4 Reasons Why You’re Getting Complaints About Your Business’s Slick New Marketing Website
Your redesigned marketing website does not magically produce more sales or move people through your sales funnel. In fact, a newly redesigned website may be doing your business more harm than good—deterring website visitors instead of helping your business meet its user experience goals. In fact, you may be investing in SEO to drive more people to the website, only to have them leave annoyed and dissatisfied.
You business is not alone. Your website is likely one of many in which user research and usability testing were not part of the design process. While their specific usability issues are different, they tend to fall into one of the four categories below:
1. The new website design does not take into account users’ experience with other websites. People take their previous experiences with them and think, “what worked on that website will probably work here.” In the physical world, as you go about your day opening doors, you call on your previous experience opening similar doors. If a door design doesn’t provide visual cues or violates your mental model of how doors operate, you end up being the idiot who can’t open it. When a website violates a person’s mental model of what the website should do, what it should contain, and what navigation options should be available, the user becomes confused and quickly frustrated.
2. The website design follows trends that result in a poor user experience. Just because a design trend crops up on other websites, does not mean it is the best choice for your target audience. In effort to try something new and different, designers sometimes take inspiration from websites with the newest design trend. These are trends that the target audience is unfamiliar with, and often result in poor usability. For example, flat design that does not give the user visual cues as to what is clickable or putting field labels within fields, which disappear once the user starts typing. Visual design is important—but usability always comes first.
3. The website’s marketing efforts look desperate. Marketing-speak is a turnoff that users will glance at then ignore (or laugh at). Use clear and helpful language that you’ve tested with representative users.
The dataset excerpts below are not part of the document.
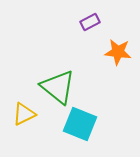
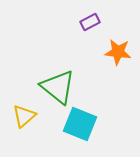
yellow triangle: moved 2 px down; rotated 15 degrees counterclockwise
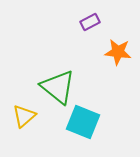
cyan square: moved 3 px right, 2 px up
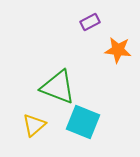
orange star: moved 2 px up
green triangle: rotated 18 degrees counterclockwise
yellow triangle: moved 10 px right, 9 px down
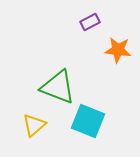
cyan square: moved 5 px right, 1 px up
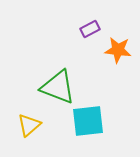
purple rectangle: moved 7 px down
cyan square: rotated 28 degrees counterclockwise
yellow triangle: moved 5 px left
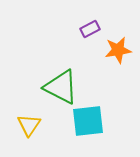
orange star: rotated 16 degrees counterclockwise
green triangle: moved 3 px right; rotated 6 degrees clockwise
yellow triangle: rotated 15 degrees counterclockwise
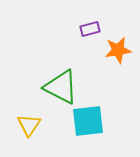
purple rectangle: rotated 12 degrees clockwise
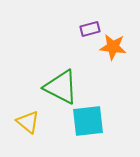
orange star: moved 5 px left, 3 px up; rotated 16 degrees clockwise
yellow triangle: moved 1 px left, 3 px up; rotated 25 degrees counterclockwise
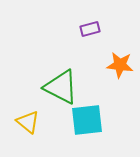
orange star: moved 7 px right, 18 px down
cyan square: moved 1 px left, 1 px up
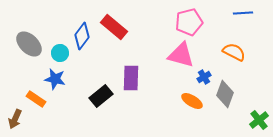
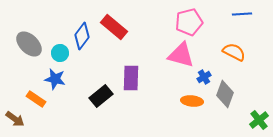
blue line: moved 1 px left, 1 px down
orange ellipse: rotated 25 degrees counterclockwise
brown arrow: rotated 78 degrees counterclockwise
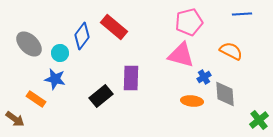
orange semicircle: moved 3 px left, 1 px up
gray diamond: rotated 24 degrees counterclockwise
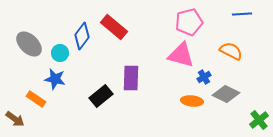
gray diamond: moved 1 px right; rotated 60 degrees counterclockwise
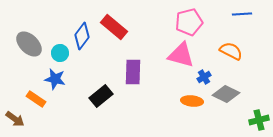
purple rectangle: moved 2 px right, 6 px up
green cross: rotated 24 degrees clockwise
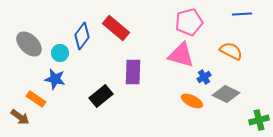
red rectangle: moved 2 px right, 1 px down
orange ellipse: rotated 20 degrees clockwise
brown arrow: moved 5 px right, 2 px up
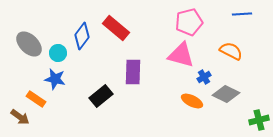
cyan circle: moved 2 px left
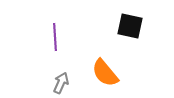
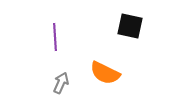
orange semicircle: rotated 24 degrees counterclockwise
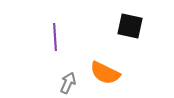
gray arrow: moved 7 px right
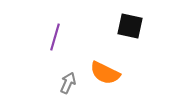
purple line: rotated 20 degrees clockwise
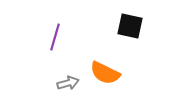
gray arrow: rotated 50 degrees clockwise
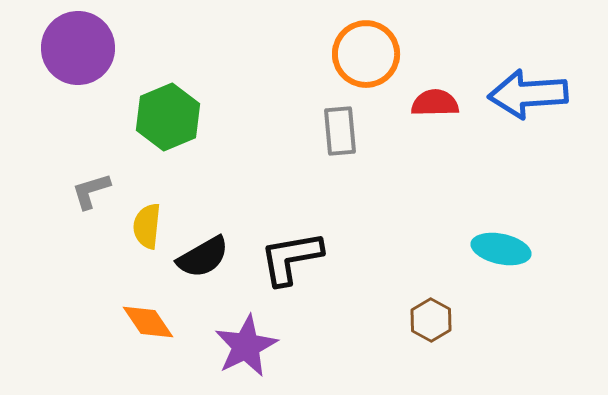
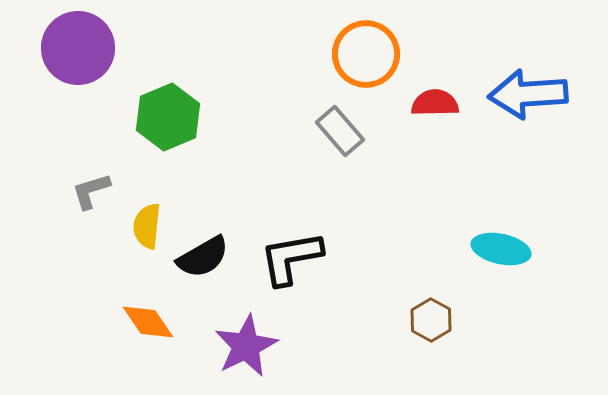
gray rectangle: rotated 36 degrees counterclockwise
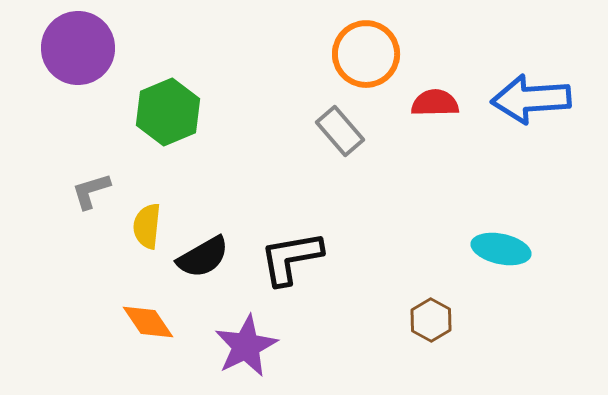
blue arrow: moved 3 px right, 5 px down
green hexagon: moved 5 px up
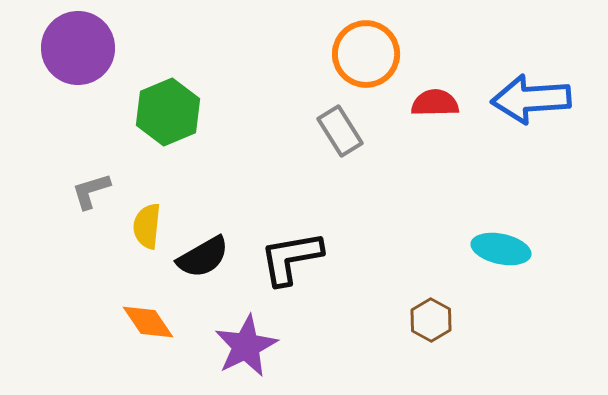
gray rectangle: rotated 9 degrees clockwise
In attempting to establish a relationship with your website visitor, adhere to social norms. NO ONE wants to give you their personal information upon first entering the site. Asking for it then is not only annoying, it’s intrusive. Demonstrate value first, then carefully and considerately move interested users to the next level of engagement.
4. Mobile is an afterthought. Most websites are responsive now, but that does not mean they are mobile-optimized. Because of the lack of real estate, mobile design presents a myriad of challenges and usability issues that are often not apparent to the design team until a real user tries to use the site. In the rush to launch a website, testing with representative users on mobile devices is a step that is often skipped—until your company starts to receive complaints.
How do you prevent these issues? Conduct user research prior to a website redesign—which might include a usability study using your current website—and involve representative users in walkthroughs and usability studies throughout the design and development process. Establish user experience metrics that are tied to business goals. Then make sure you’re regularly measuring your progress and optimizing when those goals aren’t being met. As an added bonus, investing in fixing many of the issues in #2-4 will also help with your website’s SEO.